İşte bu nedenle diyorum ki…

Bu yıl, Milli Numune Sergisi’nin devamı niteliğinde olan İzmir Enternasyonal Fuarı’nı iktisadi bağımsızlığımızın yeni bir kilometre taşı olacak şekilde düzenleyeceğiz.

9 Eylül 2022’den itibaren, 29 Ekim 2023’e kadar uzun bir ortak akıl yolculuğuna çıkacağız.
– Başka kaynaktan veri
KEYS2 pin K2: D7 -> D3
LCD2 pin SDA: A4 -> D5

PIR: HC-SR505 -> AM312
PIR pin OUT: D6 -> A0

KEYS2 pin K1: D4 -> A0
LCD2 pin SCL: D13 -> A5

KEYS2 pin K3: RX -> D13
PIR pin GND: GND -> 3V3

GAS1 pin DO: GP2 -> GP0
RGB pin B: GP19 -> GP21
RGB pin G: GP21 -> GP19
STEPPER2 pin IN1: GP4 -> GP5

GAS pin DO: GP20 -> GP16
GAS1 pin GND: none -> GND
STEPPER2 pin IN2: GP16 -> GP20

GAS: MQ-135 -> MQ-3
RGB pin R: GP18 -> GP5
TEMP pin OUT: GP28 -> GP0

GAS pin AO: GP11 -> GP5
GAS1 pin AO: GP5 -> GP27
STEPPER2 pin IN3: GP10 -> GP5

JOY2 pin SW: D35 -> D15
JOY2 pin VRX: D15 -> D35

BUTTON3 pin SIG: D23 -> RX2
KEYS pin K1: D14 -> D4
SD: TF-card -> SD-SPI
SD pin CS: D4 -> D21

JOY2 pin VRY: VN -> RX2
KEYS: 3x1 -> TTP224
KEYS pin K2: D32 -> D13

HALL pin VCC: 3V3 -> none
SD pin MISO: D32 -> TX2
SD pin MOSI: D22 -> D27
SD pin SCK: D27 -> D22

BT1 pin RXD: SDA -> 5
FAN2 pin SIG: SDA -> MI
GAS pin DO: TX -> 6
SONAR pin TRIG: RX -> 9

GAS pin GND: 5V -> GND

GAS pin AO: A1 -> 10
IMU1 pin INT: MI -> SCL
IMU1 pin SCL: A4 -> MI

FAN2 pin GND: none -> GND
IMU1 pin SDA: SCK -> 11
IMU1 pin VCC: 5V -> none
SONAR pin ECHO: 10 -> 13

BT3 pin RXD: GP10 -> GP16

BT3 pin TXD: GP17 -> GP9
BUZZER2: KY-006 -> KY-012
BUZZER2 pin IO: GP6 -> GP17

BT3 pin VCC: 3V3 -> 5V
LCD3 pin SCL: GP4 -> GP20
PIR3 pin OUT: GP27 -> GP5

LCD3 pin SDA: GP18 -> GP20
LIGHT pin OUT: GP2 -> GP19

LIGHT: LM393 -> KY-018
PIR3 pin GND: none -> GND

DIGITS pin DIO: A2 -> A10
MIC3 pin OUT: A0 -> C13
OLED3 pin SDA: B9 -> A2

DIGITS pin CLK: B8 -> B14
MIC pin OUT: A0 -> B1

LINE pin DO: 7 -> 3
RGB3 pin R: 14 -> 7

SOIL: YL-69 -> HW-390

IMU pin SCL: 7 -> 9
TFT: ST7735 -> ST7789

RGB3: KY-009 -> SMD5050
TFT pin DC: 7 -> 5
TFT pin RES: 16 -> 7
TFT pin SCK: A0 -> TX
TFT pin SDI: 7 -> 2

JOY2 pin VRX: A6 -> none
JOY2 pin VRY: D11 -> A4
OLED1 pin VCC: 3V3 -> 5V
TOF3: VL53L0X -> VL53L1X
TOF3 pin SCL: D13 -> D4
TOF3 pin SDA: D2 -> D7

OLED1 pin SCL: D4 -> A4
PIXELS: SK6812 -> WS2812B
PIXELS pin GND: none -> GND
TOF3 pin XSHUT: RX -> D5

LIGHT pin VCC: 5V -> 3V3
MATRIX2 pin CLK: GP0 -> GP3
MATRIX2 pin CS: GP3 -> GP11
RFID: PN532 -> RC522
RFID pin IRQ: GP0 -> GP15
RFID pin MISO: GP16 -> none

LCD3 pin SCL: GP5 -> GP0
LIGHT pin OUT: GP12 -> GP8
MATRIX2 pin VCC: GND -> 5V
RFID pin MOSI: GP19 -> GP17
BURADAN MÜJDELEMEK İSTİYORUM

İlk defa buradan müjdelemek istiyorum…

Cumhuriyet’in ikinci Yüzyıl’ın İktisat Kongresi’ni tam bir yıl sonra burada, yine İzmir’de anlamına uygun bir şekilde düzenleyeceğiz.

99 yıl önce çiftçilerimiz, işçilerimiz, tüccarlarımız ve sanayicilerimiz, İzmir’de aynı çatı altında buluştu ve Türkiye için yeni bir ekonomik istikamet belirledi.

Cumhuriyetimizin ikinci yüzyılında, kongremizi tıpkı bir asır önce olduğu gibi çiftçilerimizin, işçilerimizin, sanayicimizin ve ticaret dünyamızın katılımıyla gerçekleştireceğiz. Ortak akılla ekonomik bağımsızlığımızı yeniden inşa etmenin temellerini atmaya gayret edeceğiz.

Ülkemizin geleceğine yön vermek isteyen tüm sivil toplum, özel sektör, kamu ve siyaset temsilcilerini 2023’te gerçekleşecek İkinci Yüzyıl’ın İzmir İktisat Kongresi’ne katılmaya davet ediyorum.

Bu değerli panelin düzenlenmesinde emeği geçen herkese çok teşekkür ediyor, hepinizi sevgi ve saygıyla selamlıyorum.